• **DATA SECTION**:
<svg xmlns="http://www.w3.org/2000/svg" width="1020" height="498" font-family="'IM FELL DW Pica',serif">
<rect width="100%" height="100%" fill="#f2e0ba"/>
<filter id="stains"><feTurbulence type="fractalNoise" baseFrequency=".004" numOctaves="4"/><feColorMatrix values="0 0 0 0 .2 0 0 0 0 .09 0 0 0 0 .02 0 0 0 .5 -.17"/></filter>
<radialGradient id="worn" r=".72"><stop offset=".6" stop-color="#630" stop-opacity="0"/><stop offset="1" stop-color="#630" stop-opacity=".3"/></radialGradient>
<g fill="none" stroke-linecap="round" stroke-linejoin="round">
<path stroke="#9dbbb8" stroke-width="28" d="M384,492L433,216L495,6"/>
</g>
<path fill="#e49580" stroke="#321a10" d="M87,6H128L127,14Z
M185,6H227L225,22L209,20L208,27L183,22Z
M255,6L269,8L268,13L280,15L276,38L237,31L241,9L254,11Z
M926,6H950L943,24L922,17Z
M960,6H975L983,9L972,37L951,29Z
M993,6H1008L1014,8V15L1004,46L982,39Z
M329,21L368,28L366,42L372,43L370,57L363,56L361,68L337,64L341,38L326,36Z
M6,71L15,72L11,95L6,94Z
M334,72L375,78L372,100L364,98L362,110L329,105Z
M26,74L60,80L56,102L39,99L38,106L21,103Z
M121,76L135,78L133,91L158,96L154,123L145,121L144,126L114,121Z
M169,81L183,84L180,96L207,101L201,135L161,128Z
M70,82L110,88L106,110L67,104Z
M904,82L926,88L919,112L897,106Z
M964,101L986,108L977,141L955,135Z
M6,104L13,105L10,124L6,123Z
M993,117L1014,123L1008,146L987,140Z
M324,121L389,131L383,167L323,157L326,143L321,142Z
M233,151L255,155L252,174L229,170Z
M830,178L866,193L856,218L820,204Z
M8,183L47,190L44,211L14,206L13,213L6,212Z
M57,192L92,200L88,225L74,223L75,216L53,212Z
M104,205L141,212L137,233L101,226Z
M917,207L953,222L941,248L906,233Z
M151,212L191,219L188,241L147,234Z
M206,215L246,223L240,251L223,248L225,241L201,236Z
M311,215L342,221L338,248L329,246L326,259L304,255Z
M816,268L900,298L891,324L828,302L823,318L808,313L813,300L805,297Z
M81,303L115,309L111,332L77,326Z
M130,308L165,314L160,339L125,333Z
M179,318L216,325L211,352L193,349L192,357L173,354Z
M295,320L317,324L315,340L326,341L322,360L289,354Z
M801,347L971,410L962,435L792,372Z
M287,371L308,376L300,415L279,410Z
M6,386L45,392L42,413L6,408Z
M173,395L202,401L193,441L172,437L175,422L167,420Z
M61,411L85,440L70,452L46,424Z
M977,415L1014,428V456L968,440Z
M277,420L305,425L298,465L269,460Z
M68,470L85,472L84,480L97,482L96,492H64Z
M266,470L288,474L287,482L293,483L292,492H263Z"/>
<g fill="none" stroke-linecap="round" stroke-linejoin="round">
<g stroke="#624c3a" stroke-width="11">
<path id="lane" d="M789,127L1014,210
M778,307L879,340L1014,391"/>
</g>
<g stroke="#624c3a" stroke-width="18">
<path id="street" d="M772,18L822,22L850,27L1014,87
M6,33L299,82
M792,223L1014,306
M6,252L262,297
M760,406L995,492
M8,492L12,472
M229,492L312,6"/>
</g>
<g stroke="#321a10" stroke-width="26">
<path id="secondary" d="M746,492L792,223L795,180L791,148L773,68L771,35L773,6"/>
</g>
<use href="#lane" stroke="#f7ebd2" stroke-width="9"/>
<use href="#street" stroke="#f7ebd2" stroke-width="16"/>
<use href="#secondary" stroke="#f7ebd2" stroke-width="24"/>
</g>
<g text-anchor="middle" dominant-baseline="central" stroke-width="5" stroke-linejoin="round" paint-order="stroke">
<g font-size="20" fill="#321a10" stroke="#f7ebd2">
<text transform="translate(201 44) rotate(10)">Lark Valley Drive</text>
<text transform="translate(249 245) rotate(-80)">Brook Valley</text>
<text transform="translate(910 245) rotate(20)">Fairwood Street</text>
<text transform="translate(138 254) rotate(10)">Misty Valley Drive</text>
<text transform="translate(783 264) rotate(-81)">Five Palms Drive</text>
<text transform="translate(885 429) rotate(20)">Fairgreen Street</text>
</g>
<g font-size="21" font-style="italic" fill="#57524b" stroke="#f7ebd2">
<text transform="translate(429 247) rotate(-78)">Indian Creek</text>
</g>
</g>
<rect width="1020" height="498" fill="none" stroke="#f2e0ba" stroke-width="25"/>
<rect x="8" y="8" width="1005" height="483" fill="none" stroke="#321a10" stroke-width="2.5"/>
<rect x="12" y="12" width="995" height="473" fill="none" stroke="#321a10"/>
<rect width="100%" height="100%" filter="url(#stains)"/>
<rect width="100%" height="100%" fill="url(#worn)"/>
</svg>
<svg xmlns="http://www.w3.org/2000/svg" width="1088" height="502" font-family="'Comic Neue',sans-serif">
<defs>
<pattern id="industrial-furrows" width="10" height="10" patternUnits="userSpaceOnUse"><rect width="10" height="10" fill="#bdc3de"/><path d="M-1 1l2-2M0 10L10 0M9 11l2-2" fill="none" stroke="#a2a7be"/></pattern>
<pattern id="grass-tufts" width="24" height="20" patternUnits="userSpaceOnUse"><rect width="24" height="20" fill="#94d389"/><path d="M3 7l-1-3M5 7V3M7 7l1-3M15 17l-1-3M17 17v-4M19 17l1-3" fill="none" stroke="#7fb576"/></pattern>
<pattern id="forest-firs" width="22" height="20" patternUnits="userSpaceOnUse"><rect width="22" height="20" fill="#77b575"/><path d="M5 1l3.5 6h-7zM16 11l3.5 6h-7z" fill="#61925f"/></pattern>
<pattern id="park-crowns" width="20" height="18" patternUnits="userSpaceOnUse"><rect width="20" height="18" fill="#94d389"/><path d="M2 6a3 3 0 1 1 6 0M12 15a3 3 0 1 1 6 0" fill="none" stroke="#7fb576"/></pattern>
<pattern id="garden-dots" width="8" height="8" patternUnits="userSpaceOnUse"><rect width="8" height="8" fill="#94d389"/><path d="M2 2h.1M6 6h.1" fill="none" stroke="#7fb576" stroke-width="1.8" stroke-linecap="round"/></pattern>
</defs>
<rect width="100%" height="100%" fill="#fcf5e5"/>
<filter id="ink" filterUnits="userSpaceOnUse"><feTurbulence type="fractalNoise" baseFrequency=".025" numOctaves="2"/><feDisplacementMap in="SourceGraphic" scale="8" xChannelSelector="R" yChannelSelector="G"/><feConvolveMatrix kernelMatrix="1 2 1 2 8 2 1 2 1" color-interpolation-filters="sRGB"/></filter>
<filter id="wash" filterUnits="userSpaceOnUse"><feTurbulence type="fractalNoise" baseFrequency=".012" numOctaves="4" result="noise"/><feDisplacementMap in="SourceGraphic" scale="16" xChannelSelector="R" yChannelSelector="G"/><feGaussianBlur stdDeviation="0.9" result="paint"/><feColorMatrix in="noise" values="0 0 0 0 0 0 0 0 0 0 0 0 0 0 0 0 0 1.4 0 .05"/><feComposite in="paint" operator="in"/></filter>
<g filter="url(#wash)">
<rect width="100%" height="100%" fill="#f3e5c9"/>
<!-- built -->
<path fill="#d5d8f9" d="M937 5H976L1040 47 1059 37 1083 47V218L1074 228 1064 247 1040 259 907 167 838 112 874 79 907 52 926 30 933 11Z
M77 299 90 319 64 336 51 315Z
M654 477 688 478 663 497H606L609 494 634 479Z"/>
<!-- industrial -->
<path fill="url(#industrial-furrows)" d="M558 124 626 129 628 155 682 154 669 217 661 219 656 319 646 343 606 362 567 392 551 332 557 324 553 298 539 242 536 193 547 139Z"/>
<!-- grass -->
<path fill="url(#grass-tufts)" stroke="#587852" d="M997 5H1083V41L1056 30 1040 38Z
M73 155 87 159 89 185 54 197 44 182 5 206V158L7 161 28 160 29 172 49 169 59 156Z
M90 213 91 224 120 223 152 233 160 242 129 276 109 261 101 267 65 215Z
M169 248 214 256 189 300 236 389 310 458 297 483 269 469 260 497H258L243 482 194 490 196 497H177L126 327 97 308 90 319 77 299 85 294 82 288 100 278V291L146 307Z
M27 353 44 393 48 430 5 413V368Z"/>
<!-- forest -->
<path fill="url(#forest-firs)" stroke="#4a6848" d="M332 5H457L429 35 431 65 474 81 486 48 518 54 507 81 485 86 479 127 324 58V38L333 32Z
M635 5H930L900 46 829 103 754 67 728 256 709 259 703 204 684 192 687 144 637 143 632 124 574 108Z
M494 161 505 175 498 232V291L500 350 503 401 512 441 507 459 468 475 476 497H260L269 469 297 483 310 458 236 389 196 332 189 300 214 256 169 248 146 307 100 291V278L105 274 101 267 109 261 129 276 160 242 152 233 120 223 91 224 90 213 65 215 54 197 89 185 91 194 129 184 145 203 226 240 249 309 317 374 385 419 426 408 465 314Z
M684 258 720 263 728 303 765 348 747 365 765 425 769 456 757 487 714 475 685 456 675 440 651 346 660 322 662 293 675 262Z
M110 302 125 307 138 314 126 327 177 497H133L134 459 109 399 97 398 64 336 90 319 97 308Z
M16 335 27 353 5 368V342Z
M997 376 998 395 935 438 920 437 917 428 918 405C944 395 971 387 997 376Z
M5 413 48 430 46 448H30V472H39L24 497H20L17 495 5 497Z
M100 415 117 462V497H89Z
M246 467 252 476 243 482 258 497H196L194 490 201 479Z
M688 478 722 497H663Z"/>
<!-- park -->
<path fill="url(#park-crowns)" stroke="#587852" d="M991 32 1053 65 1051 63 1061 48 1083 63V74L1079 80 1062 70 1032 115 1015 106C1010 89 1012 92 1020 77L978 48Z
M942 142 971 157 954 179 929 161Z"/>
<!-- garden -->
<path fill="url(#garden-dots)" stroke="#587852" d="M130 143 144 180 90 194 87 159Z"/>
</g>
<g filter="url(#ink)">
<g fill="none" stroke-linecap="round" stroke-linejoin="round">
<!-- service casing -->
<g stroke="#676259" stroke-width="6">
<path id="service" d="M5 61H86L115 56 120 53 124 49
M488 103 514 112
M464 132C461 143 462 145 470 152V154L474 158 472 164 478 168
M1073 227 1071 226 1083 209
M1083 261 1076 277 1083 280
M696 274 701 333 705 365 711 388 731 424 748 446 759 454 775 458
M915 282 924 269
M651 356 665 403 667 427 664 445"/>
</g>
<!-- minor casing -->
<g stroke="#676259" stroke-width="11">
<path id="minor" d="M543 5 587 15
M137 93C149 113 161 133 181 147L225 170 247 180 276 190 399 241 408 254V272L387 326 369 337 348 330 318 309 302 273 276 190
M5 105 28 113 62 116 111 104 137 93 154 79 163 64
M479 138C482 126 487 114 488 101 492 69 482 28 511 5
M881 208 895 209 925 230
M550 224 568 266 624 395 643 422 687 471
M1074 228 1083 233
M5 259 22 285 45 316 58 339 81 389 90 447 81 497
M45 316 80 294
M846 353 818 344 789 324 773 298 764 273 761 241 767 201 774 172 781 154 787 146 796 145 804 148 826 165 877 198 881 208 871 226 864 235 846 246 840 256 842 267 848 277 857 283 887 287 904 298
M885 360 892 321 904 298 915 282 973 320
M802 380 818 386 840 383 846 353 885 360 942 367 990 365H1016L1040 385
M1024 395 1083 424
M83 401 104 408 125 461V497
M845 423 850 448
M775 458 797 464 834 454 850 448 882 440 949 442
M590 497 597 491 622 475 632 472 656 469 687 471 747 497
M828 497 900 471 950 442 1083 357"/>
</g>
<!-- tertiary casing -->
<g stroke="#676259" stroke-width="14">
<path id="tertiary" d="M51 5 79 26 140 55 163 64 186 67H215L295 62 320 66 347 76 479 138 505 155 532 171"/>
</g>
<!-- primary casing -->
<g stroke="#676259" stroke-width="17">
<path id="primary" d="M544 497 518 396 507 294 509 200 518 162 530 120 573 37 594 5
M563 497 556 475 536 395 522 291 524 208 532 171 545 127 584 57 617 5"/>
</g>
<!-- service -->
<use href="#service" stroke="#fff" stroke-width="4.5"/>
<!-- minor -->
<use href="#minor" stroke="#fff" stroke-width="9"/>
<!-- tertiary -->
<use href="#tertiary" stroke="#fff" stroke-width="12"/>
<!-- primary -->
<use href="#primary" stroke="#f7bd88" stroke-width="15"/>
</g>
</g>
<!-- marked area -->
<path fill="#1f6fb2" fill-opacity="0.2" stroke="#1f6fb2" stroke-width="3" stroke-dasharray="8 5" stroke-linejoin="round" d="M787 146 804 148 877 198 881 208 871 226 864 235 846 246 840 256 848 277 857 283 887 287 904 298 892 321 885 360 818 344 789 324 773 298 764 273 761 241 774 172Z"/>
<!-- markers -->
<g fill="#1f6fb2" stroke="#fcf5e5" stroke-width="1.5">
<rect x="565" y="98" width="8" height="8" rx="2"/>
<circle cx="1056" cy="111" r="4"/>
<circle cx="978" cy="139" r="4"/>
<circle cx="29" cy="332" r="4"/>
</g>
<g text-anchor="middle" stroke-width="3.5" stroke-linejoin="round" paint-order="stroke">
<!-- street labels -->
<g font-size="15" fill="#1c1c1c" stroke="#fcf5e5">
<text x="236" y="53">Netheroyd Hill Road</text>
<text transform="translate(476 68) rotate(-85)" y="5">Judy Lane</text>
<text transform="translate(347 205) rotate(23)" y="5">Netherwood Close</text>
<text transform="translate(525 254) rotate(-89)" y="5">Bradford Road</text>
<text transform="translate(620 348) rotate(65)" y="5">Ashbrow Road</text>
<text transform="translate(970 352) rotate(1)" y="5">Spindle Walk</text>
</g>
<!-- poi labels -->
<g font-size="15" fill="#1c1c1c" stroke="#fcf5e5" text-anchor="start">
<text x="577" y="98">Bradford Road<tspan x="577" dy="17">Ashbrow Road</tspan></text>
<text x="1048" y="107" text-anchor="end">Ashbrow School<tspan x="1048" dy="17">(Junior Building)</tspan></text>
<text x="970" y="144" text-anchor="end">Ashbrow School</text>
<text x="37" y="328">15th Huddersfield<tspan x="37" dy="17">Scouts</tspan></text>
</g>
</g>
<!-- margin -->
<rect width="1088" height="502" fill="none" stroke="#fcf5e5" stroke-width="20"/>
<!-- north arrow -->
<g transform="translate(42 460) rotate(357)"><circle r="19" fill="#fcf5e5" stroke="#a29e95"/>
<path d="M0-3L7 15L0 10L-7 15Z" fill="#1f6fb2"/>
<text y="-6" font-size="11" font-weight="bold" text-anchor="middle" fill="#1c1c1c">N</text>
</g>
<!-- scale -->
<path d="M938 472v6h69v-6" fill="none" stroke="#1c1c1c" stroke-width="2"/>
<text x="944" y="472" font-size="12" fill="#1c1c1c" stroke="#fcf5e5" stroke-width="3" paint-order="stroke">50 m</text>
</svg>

• **EXERCISE BRIEF**: Collect each line above holding the string "wash".

• **RESPONSE BOX**:
<filter id="wash" filterUnits="userSpaceOnUse"><feTurbulence type="fractalNoise" baseFrequency=".012" numOctaves="4" result="noise"/><feDisplacementMap in="SourceGraphic" scale="16" xChannelSelector="R" yChannelSelector="G"/><feGaussianBlur stdDeviation="0.9" result="paint"/><feColorMatrix in="noise" values="0 0 0 0 0 0 0 0 0 0 0 0 0 0 0 0 0 1.4 0 .05"/><feComposite in="paint" operator="in"/></filter>
<g filter="url(#wash)">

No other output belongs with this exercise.